Japan has won the last five women’s World Cups and 11 overall, while the U.S.’ lone win was in 2003. The Americans were runners-up in 2019, in Narita, Japan.
This week, the U.S. has the home-mat advantage. It’s also the first World Cup in which the men and women are together.
“Typically,” Gray said, “our World Cups are not at the same time. I think it’s cool to get to compete (at the same site) with them and kind of ride those highs and lows as we compete through the tournament.”
Women competed in the U.S. Olympic Wrestling Trials in Iowa City in 2012 and 2016, but many wrestling fans here in wrestling country have never seen high-level women’s competition.
“You’re going to see people be aggressive,” Gray said. “You’re going to see great technique, and women going out there ready to battle.
“I think it’s exciting to see that women are able to go out there and be athletic, to be fast, to be strong. And this is just more display in how we’re able to do that in all aspects of our lives.”
Asked about the Hawkeyes’ women’s program in October, former Iowa men’s wrestling coach Dan Gable said “Everybody's watching, and I think we're on display. I think we have a good setup. I don't think it'll take long once they see the positives.”
In the meantime, girls’ wrestling was sanctioned by the Iowa Girls High School Athletic Union earlier this year.
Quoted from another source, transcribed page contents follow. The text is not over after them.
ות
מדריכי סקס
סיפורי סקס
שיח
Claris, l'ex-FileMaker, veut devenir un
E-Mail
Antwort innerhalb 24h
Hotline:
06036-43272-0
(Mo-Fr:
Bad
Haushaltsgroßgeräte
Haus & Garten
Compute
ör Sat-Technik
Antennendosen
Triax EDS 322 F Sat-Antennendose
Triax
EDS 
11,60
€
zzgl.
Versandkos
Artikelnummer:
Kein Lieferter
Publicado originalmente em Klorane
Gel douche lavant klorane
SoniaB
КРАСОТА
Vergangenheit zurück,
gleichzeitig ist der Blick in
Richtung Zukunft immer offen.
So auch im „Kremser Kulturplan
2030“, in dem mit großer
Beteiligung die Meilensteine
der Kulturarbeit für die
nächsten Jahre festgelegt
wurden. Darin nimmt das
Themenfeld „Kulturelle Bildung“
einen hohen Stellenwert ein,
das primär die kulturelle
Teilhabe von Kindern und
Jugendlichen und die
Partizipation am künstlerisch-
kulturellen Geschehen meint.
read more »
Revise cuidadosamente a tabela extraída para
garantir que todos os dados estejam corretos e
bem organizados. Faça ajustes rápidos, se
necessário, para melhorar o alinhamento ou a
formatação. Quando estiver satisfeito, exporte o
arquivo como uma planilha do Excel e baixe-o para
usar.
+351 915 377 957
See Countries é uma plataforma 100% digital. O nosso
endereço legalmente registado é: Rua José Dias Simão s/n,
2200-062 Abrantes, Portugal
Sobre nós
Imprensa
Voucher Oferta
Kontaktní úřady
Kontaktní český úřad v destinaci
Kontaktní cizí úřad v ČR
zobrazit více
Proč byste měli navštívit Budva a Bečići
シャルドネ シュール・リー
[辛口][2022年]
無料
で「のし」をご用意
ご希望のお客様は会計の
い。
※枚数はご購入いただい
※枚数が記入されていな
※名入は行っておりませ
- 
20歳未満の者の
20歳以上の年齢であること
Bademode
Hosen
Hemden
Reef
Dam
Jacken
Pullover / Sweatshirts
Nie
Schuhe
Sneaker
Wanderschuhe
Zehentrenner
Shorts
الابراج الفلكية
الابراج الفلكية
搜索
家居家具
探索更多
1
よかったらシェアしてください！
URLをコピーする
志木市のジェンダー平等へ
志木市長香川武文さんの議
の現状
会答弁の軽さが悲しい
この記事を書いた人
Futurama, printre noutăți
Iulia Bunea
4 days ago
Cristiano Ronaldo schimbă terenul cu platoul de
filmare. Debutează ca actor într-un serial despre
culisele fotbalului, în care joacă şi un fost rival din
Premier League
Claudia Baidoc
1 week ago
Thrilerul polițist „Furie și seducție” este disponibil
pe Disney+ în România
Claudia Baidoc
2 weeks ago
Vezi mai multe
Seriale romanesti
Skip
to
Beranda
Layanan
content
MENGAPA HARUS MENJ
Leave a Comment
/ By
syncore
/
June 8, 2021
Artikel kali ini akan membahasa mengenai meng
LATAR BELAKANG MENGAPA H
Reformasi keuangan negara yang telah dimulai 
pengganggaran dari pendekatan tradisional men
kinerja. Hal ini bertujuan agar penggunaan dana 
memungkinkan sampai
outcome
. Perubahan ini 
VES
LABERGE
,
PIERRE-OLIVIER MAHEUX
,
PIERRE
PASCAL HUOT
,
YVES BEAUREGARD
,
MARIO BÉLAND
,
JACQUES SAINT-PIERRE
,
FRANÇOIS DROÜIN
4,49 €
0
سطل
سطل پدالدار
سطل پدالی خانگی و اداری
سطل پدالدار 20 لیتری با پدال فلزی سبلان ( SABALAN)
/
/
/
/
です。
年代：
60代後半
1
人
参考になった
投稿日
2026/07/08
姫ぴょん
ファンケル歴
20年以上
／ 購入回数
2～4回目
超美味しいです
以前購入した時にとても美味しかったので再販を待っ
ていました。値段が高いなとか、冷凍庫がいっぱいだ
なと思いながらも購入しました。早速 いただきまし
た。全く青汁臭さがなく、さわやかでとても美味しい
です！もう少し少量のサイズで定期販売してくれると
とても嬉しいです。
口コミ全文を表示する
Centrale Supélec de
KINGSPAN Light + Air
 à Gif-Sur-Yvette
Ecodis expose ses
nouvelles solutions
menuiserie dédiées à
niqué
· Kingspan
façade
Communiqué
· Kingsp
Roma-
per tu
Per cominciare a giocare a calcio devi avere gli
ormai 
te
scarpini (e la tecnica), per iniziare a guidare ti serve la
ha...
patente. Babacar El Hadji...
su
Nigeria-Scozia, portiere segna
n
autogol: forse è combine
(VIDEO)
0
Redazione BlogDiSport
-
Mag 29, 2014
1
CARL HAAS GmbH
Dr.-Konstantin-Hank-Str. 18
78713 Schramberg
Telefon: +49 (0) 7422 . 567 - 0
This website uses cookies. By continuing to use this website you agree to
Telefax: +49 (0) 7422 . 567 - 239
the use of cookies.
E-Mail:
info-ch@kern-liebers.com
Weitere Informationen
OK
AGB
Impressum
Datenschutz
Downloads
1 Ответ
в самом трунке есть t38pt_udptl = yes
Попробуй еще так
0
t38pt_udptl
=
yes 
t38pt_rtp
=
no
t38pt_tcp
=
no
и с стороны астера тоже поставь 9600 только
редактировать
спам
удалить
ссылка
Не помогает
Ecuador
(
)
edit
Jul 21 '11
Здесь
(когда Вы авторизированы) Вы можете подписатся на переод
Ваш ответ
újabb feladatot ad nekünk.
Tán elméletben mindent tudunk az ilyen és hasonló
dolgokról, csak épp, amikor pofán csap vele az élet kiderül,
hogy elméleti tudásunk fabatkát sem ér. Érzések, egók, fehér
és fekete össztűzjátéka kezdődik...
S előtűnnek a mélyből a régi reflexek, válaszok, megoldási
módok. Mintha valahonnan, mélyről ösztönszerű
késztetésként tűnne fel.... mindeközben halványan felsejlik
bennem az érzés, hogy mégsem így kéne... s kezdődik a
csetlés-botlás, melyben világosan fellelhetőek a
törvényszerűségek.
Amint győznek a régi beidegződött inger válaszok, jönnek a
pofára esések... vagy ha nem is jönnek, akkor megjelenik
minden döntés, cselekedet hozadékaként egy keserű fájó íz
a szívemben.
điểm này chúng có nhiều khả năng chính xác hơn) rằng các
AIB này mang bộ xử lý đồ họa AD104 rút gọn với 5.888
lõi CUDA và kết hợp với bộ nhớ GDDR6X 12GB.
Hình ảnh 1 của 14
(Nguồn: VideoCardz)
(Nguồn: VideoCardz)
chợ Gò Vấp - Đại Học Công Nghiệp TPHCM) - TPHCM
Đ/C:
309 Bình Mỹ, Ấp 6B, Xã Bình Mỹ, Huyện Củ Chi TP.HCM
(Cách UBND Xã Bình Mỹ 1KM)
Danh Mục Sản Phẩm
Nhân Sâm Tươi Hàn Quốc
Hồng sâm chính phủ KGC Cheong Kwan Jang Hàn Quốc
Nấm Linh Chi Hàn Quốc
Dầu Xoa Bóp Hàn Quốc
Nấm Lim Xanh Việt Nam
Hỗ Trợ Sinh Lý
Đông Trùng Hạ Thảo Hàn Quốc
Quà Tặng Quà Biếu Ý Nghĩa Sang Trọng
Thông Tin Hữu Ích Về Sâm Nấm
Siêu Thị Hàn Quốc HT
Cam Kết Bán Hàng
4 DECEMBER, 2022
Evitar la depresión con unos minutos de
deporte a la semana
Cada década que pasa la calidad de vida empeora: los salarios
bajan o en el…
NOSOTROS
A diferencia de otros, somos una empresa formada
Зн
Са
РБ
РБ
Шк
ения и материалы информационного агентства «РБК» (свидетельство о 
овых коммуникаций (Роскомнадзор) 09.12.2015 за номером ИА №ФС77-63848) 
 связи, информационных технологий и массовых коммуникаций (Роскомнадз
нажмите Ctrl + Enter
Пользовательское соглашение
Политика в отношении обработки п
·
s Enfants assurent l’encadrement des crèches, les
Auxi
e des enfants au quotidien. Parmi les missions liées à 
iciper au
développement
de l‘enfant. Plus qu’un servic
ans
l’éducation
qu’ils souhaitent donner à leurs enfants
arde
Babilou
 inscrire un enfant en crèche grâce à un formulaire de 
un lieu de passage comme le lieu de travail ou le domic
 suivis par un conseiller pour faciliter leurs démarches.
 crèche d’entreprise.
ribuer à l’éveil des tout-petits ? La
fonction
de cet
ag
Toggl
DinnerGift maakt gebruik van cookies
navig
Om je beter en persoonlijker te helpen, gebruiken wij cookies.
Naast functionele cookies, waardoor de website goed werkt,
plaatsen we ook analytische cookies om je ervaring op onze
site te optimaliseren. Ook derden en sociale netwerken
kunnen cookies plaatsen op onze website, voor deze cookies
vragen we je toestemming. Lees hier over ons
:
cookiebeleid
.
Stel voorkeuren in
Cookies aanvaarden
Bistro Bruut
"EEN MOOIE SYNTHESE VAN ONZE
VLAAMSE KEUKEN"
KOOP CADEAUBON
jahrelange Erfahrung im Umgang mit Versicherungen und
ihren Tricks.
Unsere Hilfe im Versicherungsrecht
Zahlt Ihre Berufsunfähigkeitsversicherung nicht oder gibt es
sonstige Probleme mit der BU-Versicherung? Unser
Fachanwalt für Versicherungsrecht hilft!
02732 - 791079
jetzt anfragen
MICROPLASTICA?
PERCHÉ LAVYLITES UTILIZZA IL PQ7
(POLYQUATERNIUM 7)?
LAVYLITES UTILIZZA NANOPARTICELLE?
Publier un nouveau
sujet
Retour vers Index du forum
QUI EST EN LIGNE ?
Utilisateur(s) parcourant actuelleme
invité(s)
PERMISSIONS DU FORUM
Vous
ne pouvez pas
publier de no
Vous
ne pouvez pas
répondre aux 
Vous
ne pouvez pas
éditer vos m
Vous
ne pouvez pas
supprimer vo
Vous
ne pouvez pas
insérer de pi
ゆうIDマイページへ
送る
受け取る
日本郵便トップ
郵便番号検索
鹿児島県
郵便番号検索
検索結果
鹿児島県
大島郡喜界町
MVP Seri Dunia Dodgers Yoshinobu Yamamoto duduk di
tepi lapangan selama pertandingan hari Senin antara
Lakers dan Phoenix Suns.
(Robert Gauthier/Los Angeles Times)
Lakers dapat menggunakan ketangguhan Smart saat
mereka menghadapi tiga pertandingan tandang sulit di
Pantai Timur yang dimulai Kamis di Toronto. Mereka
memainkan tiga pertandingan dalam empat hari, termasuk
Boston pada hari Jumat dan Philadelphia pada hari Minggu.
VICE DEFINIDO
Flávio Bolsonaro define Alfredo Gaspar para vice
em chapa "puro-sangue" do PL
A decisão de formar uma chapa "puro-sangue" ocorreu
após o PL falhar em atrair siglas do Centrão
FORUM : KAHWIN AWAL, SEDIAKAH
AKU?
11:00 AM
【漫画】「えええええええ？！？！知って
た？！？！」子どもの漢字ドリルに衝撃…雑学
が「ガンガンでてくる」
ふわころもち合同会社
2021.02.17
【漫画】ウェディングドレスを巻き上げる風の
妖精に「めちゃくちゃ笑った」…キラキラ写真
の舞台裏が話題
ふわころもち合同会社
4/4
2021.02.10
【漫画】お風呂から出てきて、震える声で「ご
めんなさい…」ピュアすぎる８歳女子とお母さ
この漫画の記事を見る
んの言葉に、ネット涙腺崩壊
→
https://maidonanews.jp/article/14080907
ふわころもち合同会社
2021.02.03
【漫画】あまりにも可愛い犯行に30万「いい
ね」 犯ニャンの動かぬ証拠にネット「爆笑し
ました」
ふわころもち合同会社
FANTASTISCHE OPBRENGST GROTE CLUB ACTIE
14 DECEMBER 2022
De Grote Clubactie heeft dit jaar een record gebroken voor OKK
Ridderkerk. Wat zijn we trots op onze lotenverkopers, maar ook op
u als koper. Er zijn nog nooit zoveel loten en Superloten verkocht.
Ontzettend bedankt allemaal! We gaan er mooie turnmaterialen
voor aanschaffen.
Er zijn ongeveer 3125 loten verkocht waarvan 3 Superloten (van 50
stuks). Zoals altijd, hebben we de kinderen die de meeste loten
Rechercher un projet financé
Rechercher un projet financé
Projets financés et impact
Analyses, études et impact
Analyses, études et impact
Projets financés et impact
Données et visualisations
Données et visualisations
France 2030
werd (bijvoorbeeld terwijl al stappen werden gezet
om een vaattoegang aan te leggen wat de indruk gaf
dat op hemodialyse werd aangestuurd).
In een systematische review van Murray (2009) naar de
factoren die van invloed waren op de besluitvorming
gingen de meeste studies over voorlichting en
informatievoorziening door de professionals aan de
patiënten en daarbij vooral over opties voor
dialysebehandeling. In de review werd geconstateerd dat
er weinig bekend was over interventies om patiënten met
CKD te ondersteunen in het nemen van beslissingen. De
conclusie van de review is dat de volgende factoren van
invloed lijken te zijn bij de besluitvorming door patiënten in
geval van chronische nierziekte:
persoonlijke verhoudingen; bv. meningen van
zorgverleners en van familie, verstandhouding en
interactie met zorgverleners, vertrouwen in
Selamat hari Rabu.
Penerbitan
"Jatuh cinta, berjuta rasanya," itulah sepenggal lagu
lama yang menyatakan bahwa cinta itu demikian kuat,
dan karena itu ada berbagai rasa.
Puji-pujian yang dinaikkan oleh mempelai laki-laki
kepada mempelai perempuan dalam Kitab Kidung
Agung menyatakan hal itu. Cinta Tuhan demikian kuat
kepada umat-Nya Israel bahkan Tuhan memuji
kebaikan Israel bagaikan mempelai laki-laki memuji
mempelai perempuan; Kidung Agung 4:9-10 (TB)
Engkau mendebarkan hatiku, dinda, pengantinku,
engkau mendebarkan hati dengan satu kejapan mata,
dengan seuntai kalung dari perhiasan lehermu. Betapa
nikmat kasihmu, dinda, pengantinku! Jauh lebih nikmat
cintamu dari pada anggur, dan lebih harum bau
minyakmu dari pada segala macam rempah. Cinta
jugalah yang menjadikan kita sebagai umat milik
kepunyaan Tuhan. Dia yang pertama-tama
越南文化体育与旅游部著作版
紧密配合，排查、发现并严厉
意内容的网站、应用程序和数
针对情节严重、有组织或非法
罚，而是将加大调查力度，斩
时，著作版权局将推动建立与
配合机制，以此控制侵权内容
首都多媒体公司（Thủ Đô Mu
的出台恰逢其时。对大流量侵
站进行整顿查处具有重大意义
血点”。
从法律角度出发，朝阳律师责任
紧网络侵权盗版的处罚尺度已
Its first season is underway, and over 2,000 girls in the state are participating.
Now the quest is for more universities to add the women’s sport to their athletic programs. All those girls in Iowa and around the nation who wrestle need and want their own higher level.
“I’m excited for that first school (Iowa) to be taking a jump,” said Gray, “but I’m more excited for those next couple schools to build and allow more opportunities for women.”